Scan the records for "your". Report each line that includes it.

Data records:
*****

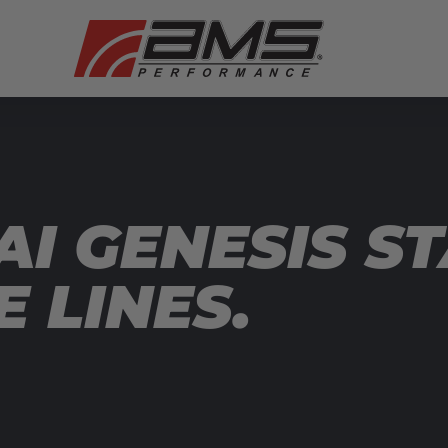
I GENESIS ST
 LINES.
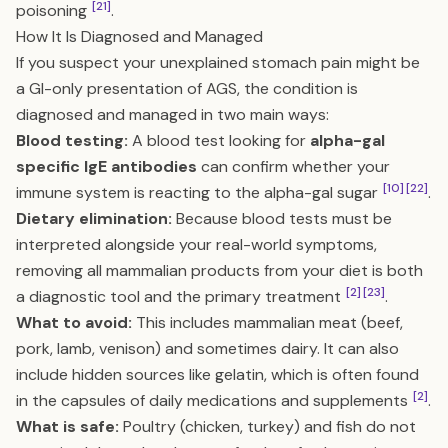
[21]
poisoning
.
How It Is Diagnosed and Managed
If you suspect your unexplained stomach pain might be
a GI-only presentation of AGS, the condition is
diagnosed and managed in two main ways:
Blood testing:
A blood test looking for
alpha-gal
specific IgE antibodies
can confirm whether your
[10]
[22]
immune system is reacting to the alpha-gal sugar
.
Dietary elimination:
Because blood tests must be
interpreted alongside your real-world symptoms,
removing all mammalian products from your diet is both
[2]
[23]
a diagnostic tool and the primary treatment
.
What to avoid:
This includes mammalian meat (beef,
pork, lamb, venison) and sometimes dairy. It can also
include hidden sources like gelatin, which is often found
[2]
in the capsules of daily medications and supplements
.
What is safe:
Poultry (chicken, turkey) and fish do not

*****

Answer to this problem:
If you suspect your unexplained stomach pain might be
can confirm whether your
interpreted alongside your real-world symptoms,
removing all mammalian products from your diet is both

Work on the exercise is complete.